Structured page parsing data:
*** Begin section ***
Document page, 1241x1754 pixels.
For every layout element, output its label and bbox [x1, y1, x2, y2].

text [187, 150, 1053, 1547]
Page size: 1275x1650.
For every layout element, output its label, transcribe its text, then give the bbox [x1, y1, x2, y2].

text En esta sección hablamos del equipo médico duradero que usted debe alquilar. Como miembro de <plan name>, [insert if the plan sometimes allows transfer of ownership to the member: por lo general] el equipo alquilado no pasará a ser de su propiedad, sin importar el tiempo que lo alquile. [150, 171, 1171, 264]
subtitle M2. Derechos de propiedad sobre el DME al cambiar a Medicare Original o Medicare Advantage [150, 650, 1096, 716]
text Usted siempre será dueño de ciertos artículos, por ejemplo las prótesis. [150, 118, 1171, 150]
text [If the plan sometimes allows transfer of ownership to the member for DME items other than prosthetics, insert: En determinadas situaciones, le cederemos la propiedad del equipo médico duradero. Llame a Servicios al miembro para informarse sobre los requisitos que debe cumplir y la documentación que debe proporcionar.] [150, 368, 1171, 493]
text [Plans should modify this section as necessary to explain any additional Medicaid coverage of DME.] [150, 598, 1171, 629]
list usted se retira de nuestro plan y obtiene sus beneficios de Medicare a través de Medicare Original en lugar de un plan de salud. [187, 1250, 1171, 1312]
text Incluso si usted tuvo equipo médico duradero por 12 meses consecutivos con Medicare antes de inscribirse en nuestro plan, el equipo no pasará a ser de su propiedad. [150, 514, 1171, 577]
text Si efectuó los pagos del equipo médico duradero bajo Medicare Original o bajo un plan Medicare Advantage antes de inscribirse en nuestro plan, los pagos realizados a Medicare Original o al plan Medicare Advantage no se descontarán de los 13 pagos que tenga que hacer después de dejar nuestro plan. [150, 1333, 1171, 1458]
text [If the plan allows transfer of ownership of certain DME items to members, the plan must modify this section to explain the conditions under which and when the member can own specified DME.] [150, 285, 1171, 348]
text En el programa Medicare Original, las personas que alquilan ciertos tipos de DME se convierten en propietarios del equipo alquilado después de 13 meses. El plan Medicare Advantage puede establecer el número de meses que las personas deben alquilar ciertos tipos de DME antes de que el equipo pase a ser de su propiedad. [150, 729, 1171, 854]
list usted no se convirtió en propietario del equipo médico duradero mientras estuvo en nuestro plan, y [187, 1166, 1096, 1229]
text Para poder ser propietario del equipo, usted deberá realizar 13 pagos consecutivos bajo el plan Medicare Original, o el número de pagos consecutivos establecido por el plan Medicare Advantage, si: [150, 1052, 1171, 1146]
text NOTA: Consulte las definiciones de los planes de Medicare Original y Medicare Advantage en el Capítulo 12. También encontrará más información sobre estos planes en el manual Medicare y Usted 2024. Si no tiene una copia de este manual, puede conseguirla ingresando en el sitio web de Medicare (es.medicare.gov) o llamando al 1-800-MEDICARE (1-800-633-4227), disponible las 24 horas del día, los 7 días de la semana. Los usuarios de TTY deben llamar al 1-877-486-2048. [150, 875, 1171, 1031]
*** End section ***
## Task to complete
Could you reproduce every record exactly as written?

## Answer to this task
Document page, 1241x1754 pixels.
For every layout element, output its label and bbox [x1, y1, x2, y2].

text [187, 150, 1053, 1547]
Page size: 1275x1650.
For every layout element, output its label, transcribe its text, then give the bbox [x1, y1, x2, y2].

text En esta sección hablamos del equipo médico duradero que usted debe alquilar. Como miembro de <plan name>, [insert if the plan sometimes allows transfer of ownership to the member: por lo general] el equipo alquilado no pasará a ser de su propiedad, sin importar el tiempo que lo alquile. [150, 171, 1171, 264]
subtitle M2. Derechos de propiedad sobre el DME al cambiar a Medicare Original o Medicare Advantage [150, 650, 1096, 716]
text Usted siempre será dueño de ciertos artículos, por ejemplo las prótesis. [150, 118, 1171, 150]
text [If the plan sometimes allows transfer of ownership to the member for DME items other than prosthetics, insert: En determinadas situaciones, le cederemos la propiedad del equipo médico duradero. Llame a Servicios al miembro para informarse sobre los requisitos que debe cumplir y la documentación que debe proporcionar.] [150, 368, 1171, 493]
text [Plans should modify this section as necessary to explain any additional Medicaid coverage of DME.] [150, 598, 1171, 629]
list usted se retira de nuestro plan y obtiene sus beneficios de Medicare a través de Medicare Original en lugar de un plan de salud. [187, 1250, 1171, 1312]
text Incluso si usted tuvo equipo médico duradero por 12 meses consecutivos con Medicare antes de inscribirse en nuestro plan, el equipo no pasará a ser de su propiedad. [150, 514, 1171, 577]
text Si efectuó los pagos del equipo médico duradero bajo Medicare Original o bajo un plan Medicare Advantage antes de inscribirse en nuestro plan, los pagos realizados a Medicare Original o al plan Medicare Advantage no se descontarán de los 13 pagos que tenga que hacer después de dejar nuestro plan. [150, 1333, 1171, 1458]
text [If the plan allows transfer of ownership of certain DME items to members, the plan must modify this section to explain the conditions under which and when the member can own specified DME.] [150, 285, 1171, 348]
text En el programa Medicare Original, las personas que alquilan ciertos tipos de DME se convierten en propietarios del equipo alquilado después de 13 meses. El plan Medicare Advantage puede establecer el número de meses que las personas deben alquilar ciertos tipos de DME antes de que el equipo pase a ser de su propiedad. [150, 729, 1171, 854]
list usted no se convirtió en propietario del equipo médico duradero mientras estuvo en nuestro plan, y [187, 1166, 1096, 1229]
text Para poder ser propietario del equipo, usted deberá realizar 13 pagos consecutivos bajo el plan Medicare Original, o el número de pagos consecutivos establecido por el plan Medicare Advantage, si: [150, 1052, 1171, 1146]
text NOTA: Consulte las definiciones de los planes de Medicare Original y Medicare Advantage en el Capítulo 12. También encontrará más información sobre estos planes en el manual Medicare y Usted 2024. Si no tiene una copia de este manual, puede conseguirla ingresando en el sitio web de Medicare (es.medicare.gov) o llamando al 1-800-MEDICARE (1-800-633-4227), disponible las 24 horas del día, los 7 días de la semana. Los usuarios de TTY deben llamar al 1-877-486-2048. [150, 875, 1171, 1031]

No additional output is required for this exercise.